We estimate that 2.9 billion individuals – 55% of all adults in the world – had wealth below USD 10,000 in 2020. The next segment, covering those with wealth in the range of USD 10,000–100,000,has seen the biggest rise in numbers this century, more than trebling in size from 507 million in 2000 to 1.7 billion in mid-2020. This reflects the growing prosperity of emerging economies, especially China, and the expansion of the middle class in the developing world.
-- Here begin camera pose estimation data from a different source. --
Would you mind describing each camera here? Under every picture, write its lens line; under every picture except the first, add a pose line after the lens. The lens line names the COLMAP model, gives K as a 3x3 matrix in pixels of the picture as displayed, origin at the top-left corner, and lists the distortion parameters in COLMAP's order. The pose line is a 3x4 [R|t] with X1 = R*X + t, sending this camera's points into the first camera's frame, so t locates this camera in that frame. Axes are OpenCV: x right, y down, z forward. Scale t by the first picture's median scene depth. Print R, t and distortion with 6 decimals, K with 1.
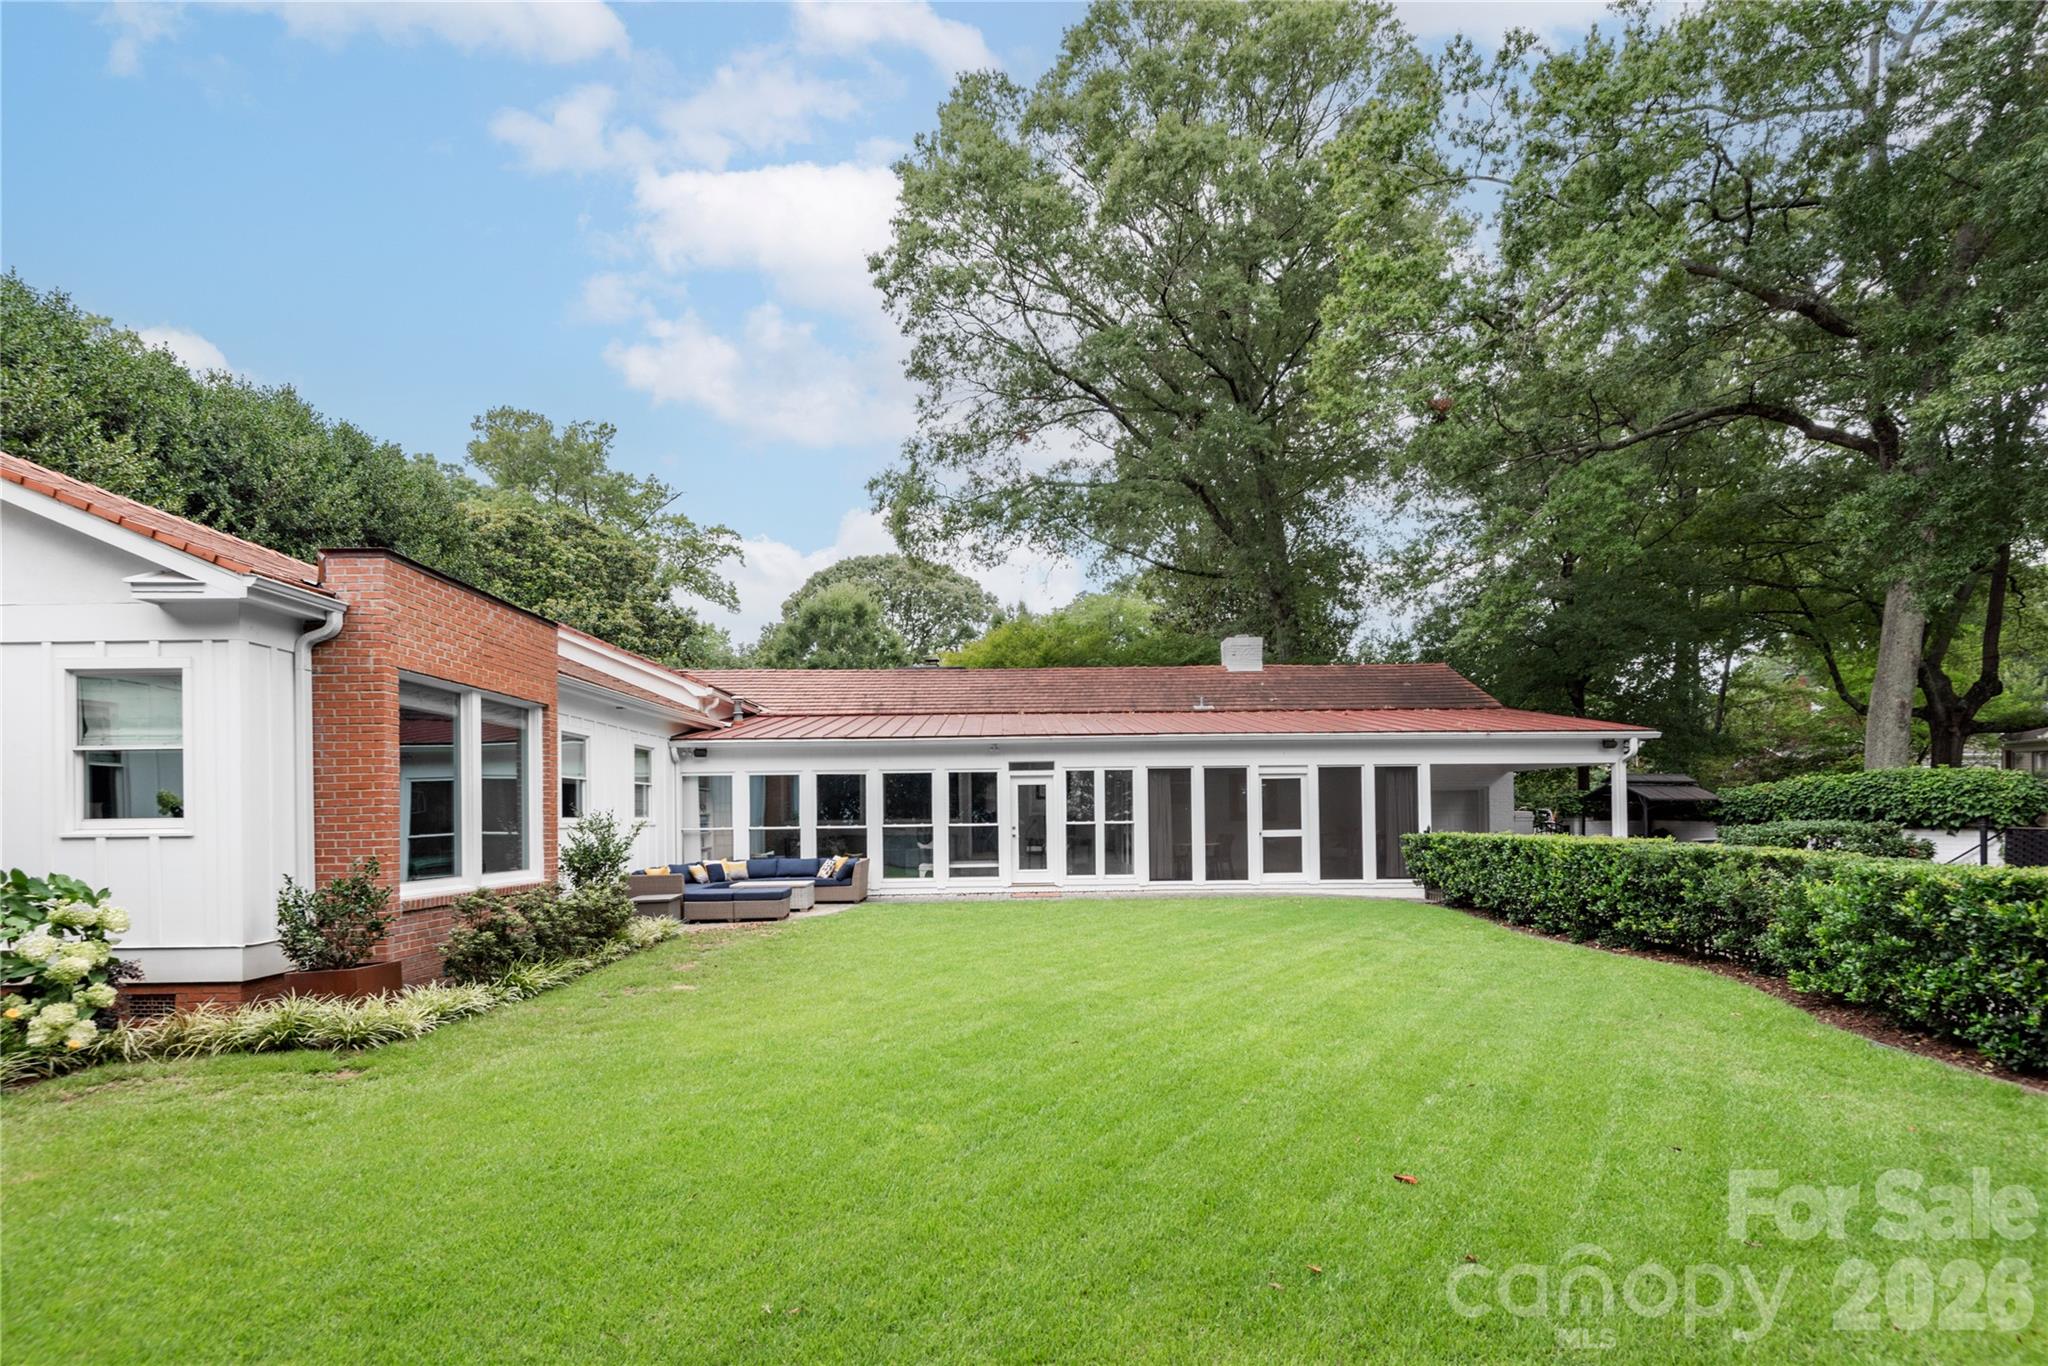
lens RADIAL K [[971.7, 0, 1018.8], [0, 971.7, 745.3], [0, 0, 1]] dist [0.058808, -0.037593]
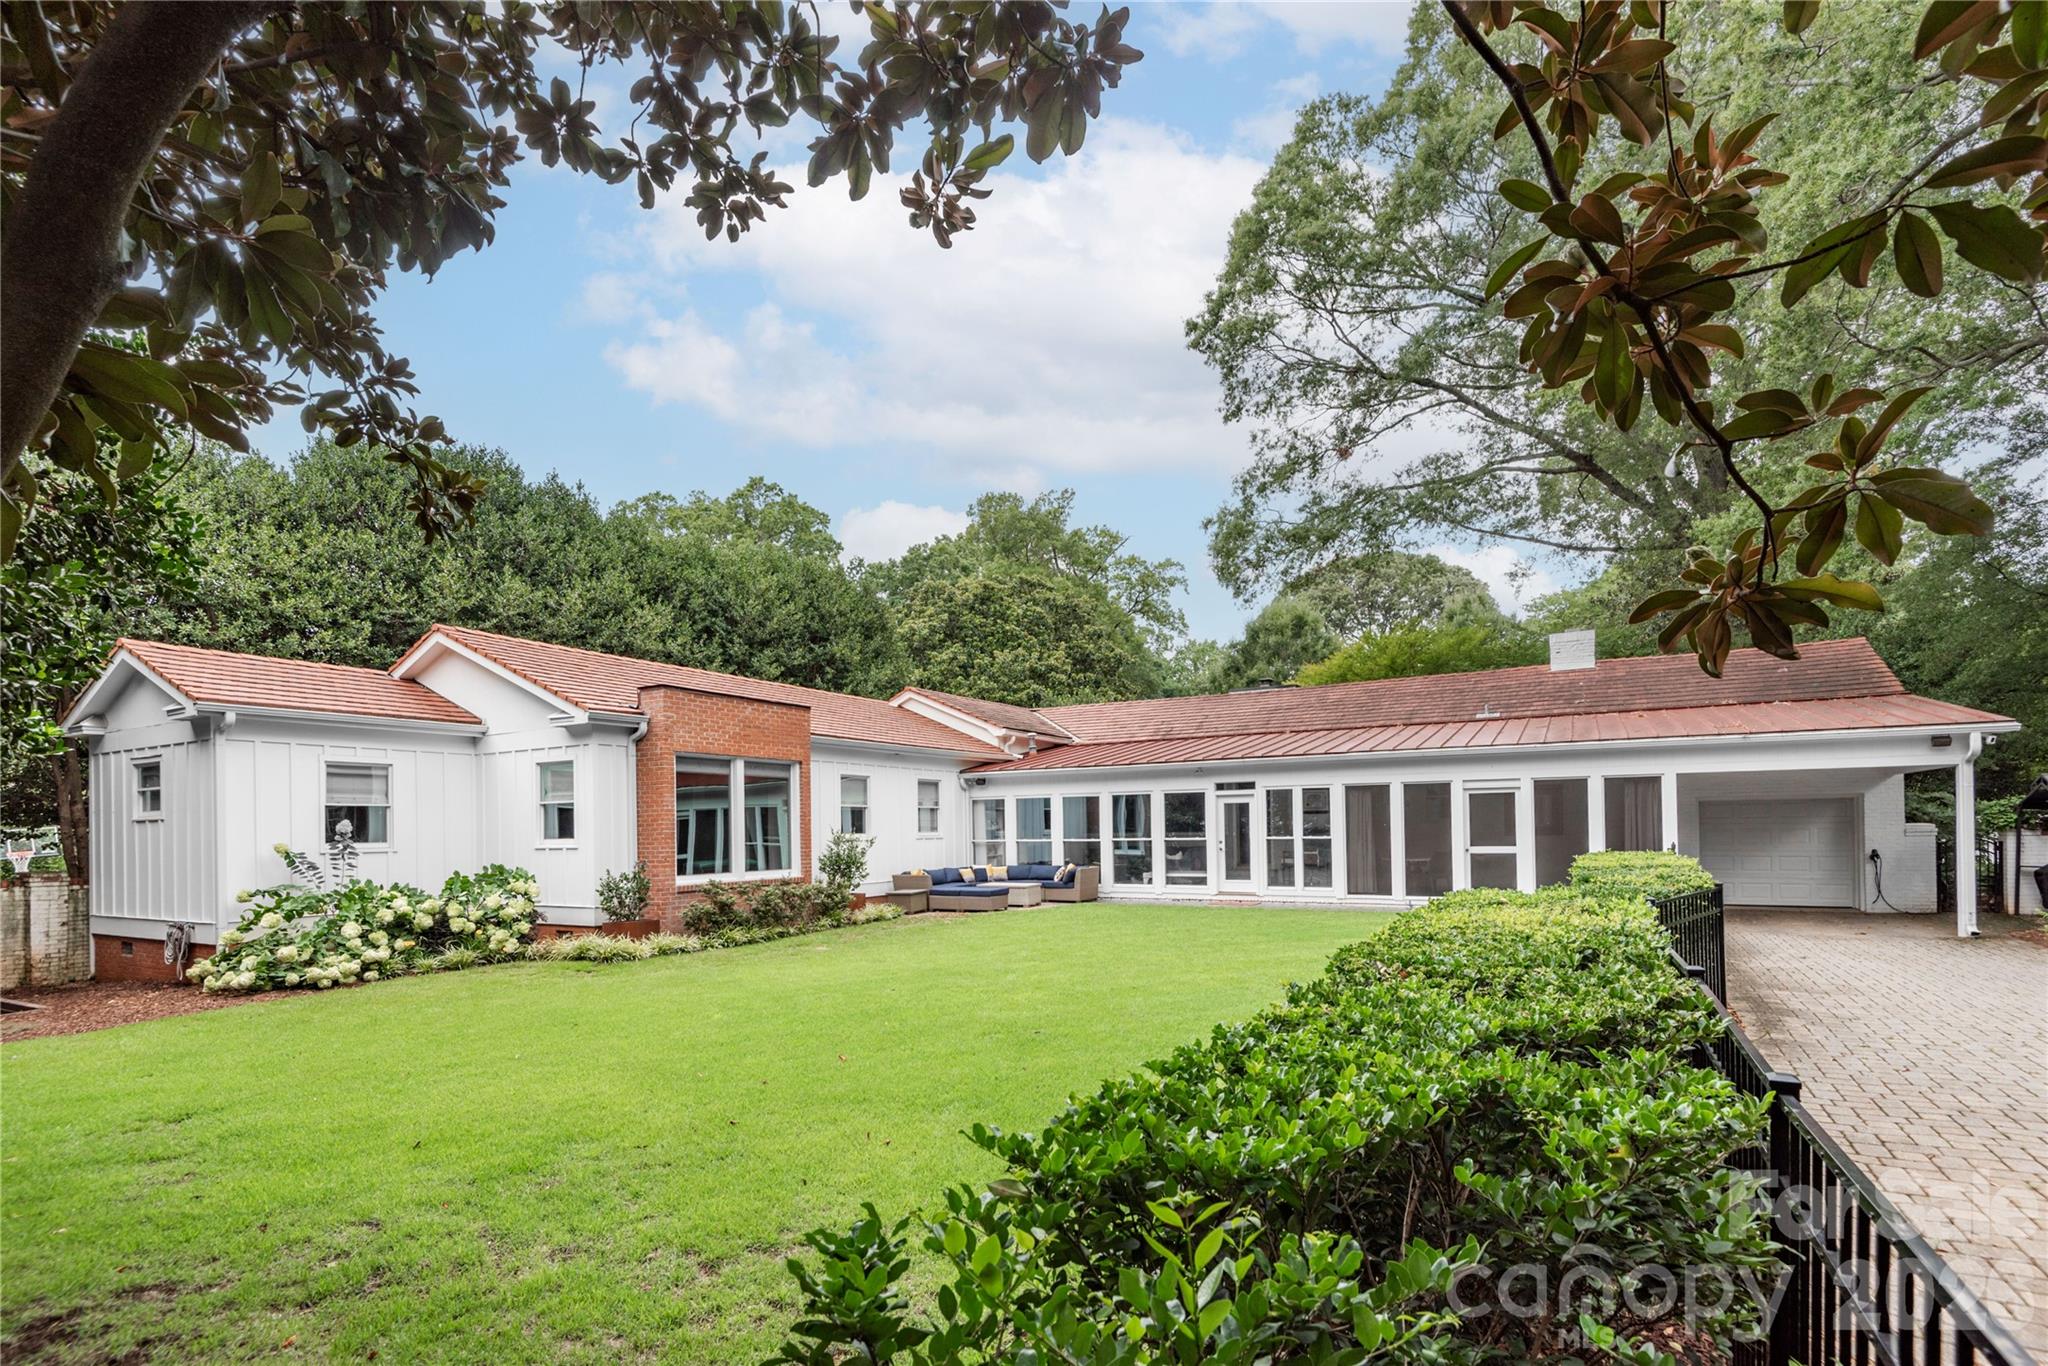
lens RADIAL K [[971.7, 0, 1018.8], [0, 971.7, 745.3], [0, 0, 1]] dist [0.058808, -0.037593]
pose [[0.855729, -0.045544, -0.515417, 0.376240], [0.042473, 0.998940, -0.017753, -0.015713], [0.515679, -0.006700, 0.856756, -0.075593]]
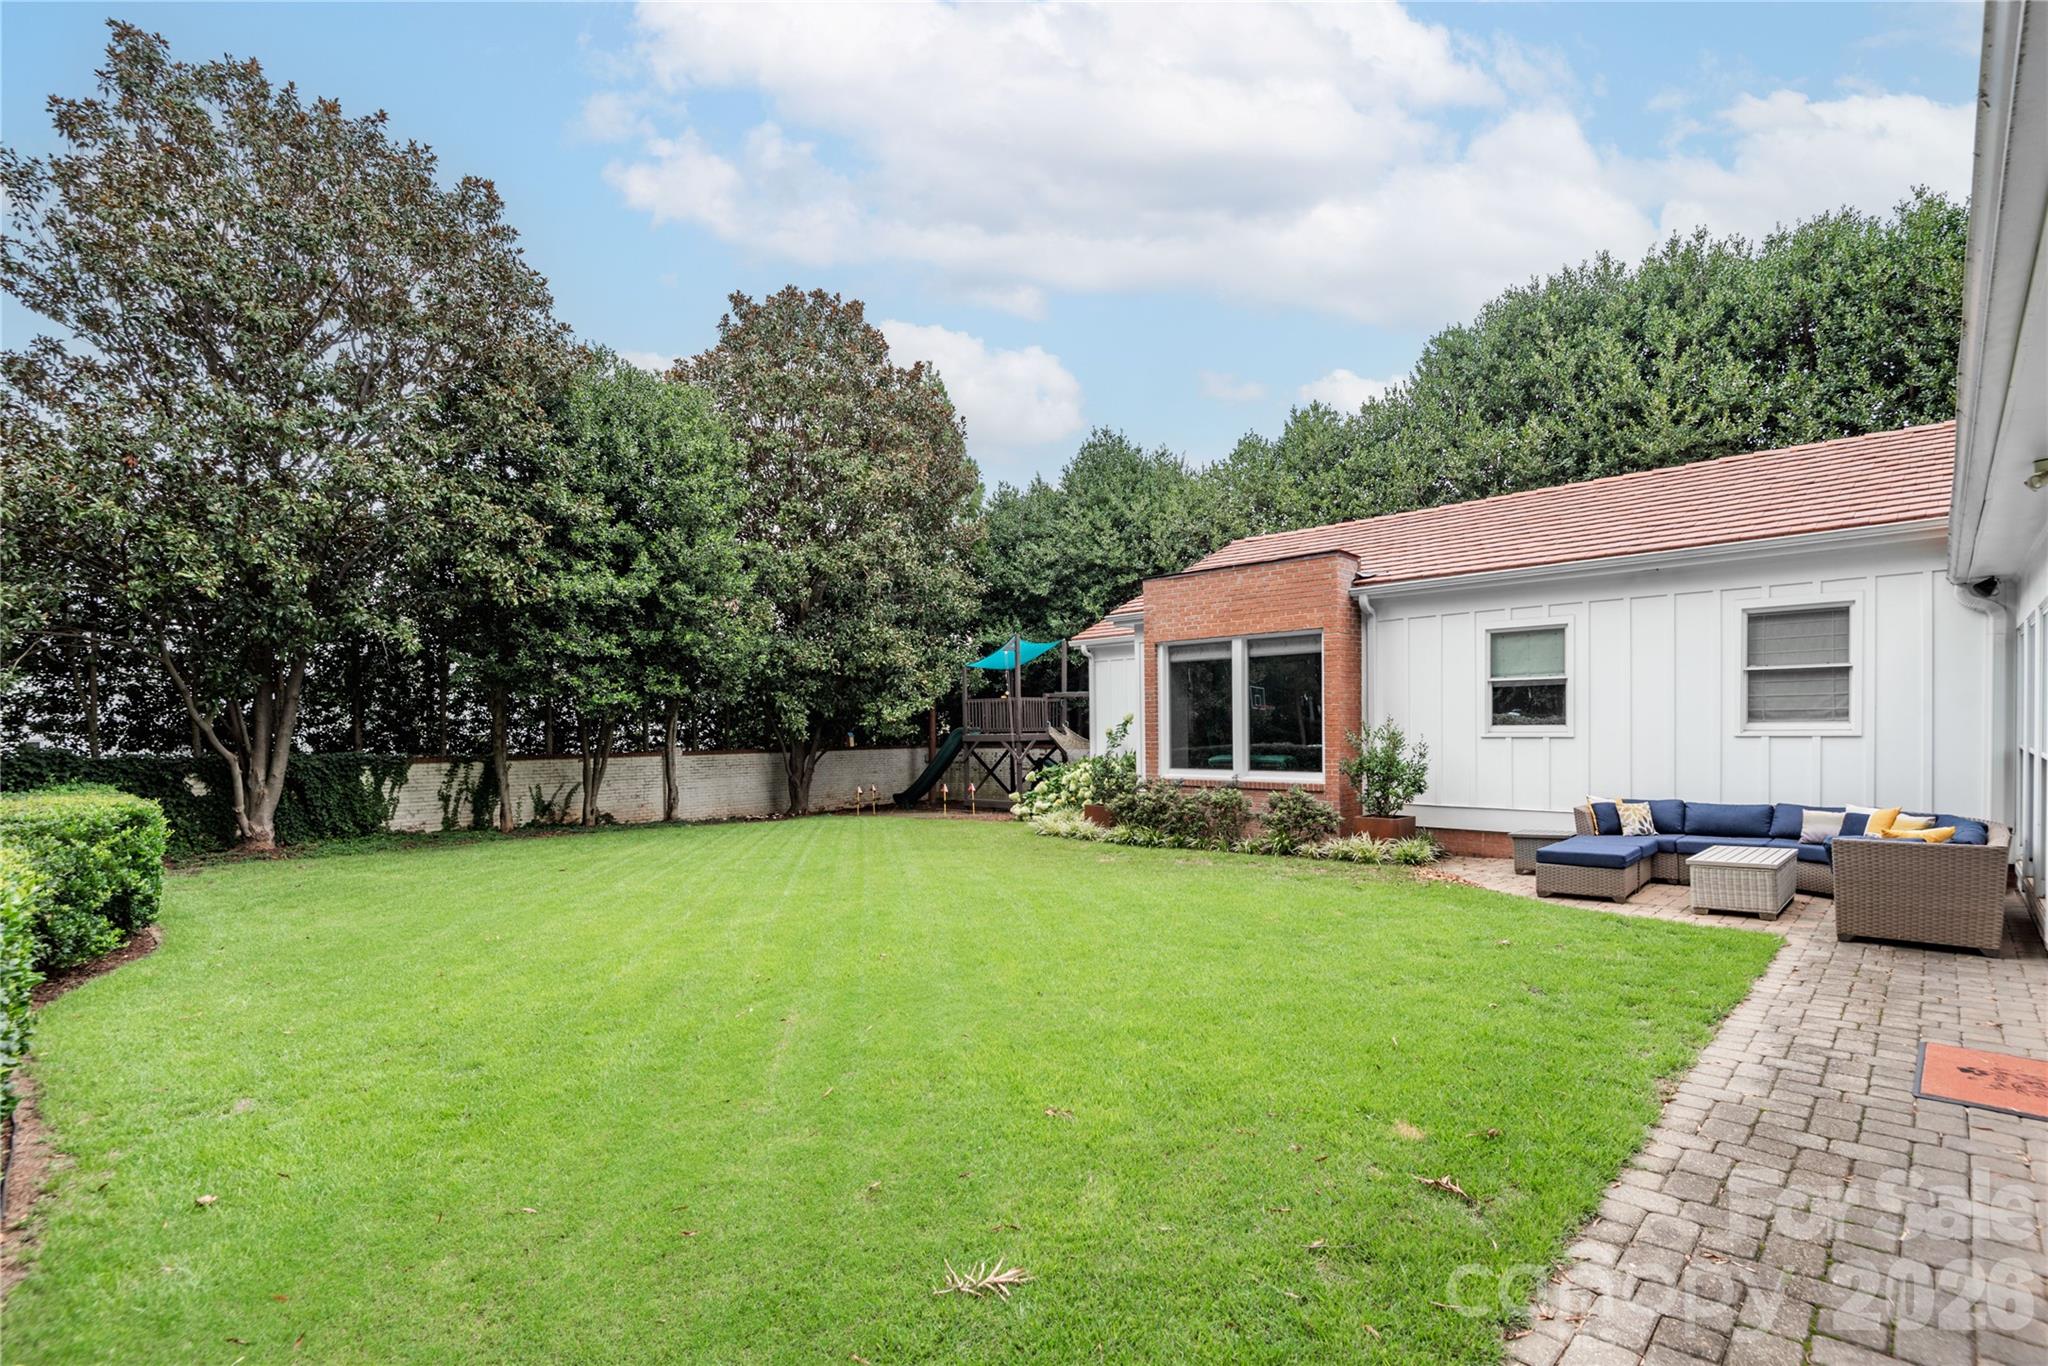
lens RADIAL K [[971.7, 0, 1018.8], [0, 971.7, 745.3], [0, 0, 1]] dist [0.058808, -0.037593]
pose [[-0.707910, 0.026155, -0.705818, 0.352263], [0.067875, 0.997208, -0.031124, 0.067140], [0.703034, -0.069940, -0.707709, 0.988905]]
The average wealth of this group is USD 33,414, slightly less than half the level of average wealth worldwide. Total assets amounting to USD 57.3 trillion provide this segment with considerable economic leverage. …

The upper-middle segment, with wealth ranging from USD 100,000 to USD 1 million, has also expanded significantly this century, from 208 million to 583 million. They currently own net assets totaling USD 163.9 trillion or 39.1% of global wealth, which is nearly four times their share of the adult population. The middle class in developed nations typically belong to this group. Above them, the top tier of high net worth (HNW) individuals (i.e. USD millionaires) remains relatively small in size, but has expanded rapidly in recent years. It now numbers 56 million, or 1.1% of all adults. … HNW adults are increasingly dominant in terms of total wealth ownership and their share of global wealth. The aggregate wealth of HNW adults has grown nearly four-fold from USD 41.5 trillion in 2000 to USD 191.6 trillion in 2020, and their share of global wealth has risen from 35% to 46% over the same period.

What about if we look by region? This next figure is perhaps a little harder to think about, The horizontal axis shows the percentile in the global wealth distribution. The vertical axis shows the location of people in each region in that wealth distribution. The top panel shows the data for 2000; the second panel shows data for 2020, so you can see the shift. For example, back in 2000 the bulk of China’s population was in the 40th-80th percentiles of the global wealth distribution By 2020, China has much larger share in the 60th-95th percentiles

Finally, here’s some data by country, in a way that also shows some some interesting patterns and some reasons to be cautious about the data. This table shows the share of people in a given country who are millionaires. Remember, this is a measure of millionaires by wealth, not income. Wealth includes, for example, the savings accumulated in a retirement account and the equity in your home. Thus, this table does not say that 8.8% of Americans have $1 million in income last year. It says that when you add up retirements accounts, real estate equity, and other financial assets, 8.8% of Americans have more than $1 million in wealth. Presumably a disproportionate number of the people in this group are retired, and would have much less than $1 million in annual income.

Two points about the table are worth noting. First , I found it interesting–given how many people I run into who profess to like the income distribution patterns of northern European countries like–to see that Sweden and Denmark are much higher on millionaires per capita than, say, Canada, France, Germany, and the United Kingdom. But as a second point, the numbers in this table all measure millionaires as measured in US dollars, and thus require using an exchange rate to convert from the local currency to US dollars. As a result, shifts in the number of millionaires can easily reflect shifts in the US dollar exchange rate, rather than shifts in local currency.